In review we suggest that two things are missing in Searle's description: neural interaction and internal context. With respect to the first, causal impact on the system should not be confused with interaction in our sense. As we have indicated, causal stimulation at the receptor level alone does not lead to the formation of odor–specific activity patterns in the bulb that are the basis of odor recognition and discrimination. Only when the odorant is reinforced, when it acquires behavioral significance in terms of a CR, does the internally generated pattern form. Thus, the story of perception cannot be told simply in terms of feedforward causation in which the object initiates neural changes leading to an internal perceptual state. What is missing here is recognition of the role played in perception by self–organizing neural processes and by the dense feedback among subsystems in the brain that allow the organism to initiate interaction with its environment.

 

Second, internal context is also part of the meaning of the activity pattern for the system: when a new odorant is added to the animal's repertoire all previously learned patterns undergo a change. Searle is aware that context plays a role in perception as in all intentional states. He terms this context the "Network" (Searle, 1983), and he claims that each state is embedded in this Network of other states, The problem is that nowhere within his description of the intentional content of perceptual states does he include a reference to this Network. For Searle, each perceptual state is located in a Network of other states, but the presence or absence of states in this Network does not effectively alter the content of any one. We have found, however, that neural dynamics are sensitive to, and hence the characterization of their content must include information on, interrelationships within a perceptual system or subsystem, because adding to this Network of perceptual states in the olfactory system leads to a change in the patterned activity of each and every odor–specific state.

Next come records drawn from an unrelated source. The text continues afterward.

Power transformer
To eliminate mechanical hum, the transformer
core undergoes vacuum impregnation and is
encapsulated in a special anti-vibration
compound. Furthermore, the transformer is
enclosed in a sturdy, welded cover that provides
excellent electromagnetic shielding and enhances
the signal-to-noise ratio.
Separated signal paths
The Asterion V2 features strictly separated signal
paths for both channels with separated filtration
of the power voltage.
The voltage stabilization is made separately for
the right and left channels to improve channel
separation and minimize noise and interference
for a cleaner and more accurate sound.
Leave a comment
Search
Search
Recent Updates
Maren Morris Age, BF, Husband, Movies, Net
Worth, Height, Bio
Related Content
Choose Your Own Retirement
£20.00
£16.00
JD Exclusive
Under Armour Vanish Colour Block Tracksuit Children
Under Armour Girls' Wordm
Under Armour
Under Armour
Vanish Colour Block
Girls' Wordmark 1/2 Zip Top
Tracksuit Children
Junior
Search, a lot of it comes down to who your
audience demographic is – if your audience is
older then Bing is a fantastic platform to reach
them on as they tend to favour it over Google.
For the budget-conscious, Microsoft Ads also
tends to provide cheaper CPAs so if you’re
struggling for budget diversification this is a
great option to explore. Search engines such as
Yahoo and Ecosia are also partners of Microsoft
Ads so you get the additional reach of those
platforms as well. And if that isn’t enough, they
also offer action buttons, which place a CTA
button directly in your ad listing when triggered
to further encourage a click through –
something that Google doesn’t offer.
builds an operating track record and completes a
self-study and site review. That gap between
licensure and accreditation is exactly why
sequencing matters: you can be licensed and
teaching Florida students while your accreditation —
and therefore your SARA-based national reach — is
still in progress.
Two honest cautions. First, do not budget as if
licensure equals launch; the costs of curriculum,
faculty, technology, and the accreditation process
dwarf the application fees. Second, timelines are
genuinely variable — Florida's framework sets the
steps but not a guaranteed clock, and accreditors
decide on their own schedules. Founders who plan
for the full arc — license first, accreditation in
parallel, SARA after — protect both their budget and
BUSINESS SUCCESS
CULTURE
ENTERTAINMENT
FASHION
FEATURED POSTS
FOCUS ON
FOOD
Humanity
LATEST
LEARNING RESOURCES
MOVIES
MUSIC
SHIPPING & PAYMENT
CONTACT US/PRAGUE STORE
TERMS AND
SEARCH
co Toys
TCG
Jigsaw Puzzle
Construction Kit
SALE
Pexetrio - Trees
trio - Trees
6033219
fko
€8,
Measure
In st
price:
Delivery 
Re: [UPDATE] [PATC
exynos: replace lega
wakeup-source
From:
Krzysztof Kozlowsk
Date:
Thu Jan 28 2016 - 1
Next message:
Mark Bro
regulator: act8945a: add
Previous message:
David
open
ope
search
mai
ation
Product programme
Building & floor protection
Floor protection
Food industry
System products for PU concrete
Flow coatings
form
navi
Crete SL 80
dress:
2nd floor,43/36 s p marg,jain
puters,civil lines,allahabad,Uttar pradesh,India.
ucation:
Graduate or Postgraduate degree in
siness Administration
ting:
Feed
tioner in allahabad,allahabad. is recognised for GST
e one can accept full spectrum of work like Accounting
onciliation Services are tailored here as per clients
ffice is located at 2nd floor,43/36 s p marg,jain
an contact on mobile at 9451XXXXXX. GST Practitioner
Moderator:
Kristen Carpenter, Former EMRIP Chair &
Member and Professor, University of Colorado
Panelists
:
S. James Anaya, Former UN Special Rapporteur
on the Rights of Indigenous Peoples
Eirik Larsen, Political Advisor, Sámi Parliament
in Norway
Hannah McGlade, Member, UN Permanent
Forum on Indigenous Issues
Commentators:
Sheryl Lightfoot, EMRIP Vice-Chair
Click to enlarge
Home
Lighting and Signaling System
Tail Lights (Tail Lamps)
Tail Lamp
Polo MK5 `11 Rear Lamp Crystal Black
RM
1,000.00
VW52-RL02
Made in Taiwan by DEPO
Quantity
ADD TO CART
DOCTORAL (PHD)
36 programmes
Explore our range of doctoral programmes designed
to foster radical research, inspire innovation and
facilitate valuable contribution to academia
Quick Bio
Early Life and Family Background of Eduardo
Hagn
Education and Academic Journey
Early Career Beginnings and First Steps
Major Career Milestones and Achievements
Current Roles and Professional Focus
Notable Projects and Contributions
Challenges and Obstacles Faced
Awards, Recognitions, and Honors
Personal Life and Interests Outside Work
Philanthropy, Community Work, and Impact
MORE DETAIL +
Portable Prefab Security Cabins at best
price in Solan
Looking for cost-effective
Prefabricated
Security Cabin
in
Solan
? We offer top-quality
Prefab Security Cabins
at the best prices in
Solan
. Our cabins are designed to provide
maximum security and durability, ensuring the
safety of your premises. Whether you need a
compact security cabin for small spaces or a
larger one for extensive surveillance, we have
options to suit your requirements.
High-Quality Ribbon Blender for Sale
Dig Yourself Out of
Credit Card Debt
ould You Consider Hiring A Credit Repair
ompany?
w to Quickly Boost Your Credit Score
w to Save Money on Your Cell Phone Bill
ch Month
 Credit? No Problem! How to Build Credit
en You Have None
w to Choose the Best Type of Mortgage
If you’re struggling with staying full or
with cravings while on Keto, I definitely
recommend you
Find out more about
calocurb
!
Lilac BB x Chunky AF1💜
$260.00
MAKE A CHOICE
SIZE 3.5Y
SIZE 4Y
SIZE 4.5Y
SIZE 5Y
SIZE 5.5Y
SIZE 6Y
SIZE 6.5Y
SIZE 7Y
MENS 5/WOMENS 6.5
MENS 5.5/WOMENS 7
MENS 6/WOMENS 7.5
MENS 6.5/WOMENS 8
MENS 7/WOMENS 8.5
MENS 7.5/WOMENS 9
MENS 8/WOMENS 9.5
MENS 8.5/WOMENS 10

Thus, we support Searle's insight that perceptual states are always located in a network of states, but our evidence suggests that this network is internal to each state. We believe that Searle is on the right track, as usual, but the predominantly reflex–based conception of brain functioning that he has inherited from classical neuropsychology has stymied him. We suggest that brain theories couched in self–organizing nonlinear dynamics will provide the keys he and others need to solve the problem of explaining how intentionality can function with the physiochemical organism.

 

6. Conclusions

 

We are greatly encouraged by the attempts of contemporary philosophers of mind to include neuroscience in debates about the mind/body problem and the explanation of behavior. It is high time for a biologically grounded cooperative effort to understand the mind/brain, and Searle has done much to contribute to this project. We are eager to participate, for we believe that there will never be a coherent theory of the mind/brain and its role in behavior as long as philosophers ignore the brain and as long as neuroscientists shy away from the mind. We hope that our remarks on Searle's work illustrate the fruitfulness of cooperative efforts, both with constructive criticism and support based on our data. Without theories neuroscience has no way to explain its data, but without facts about how brains actually function philosophical theories tend to hang in the air. It is only taken together that theories and facts lead to insights and direct future research. We hope this is the way of the future.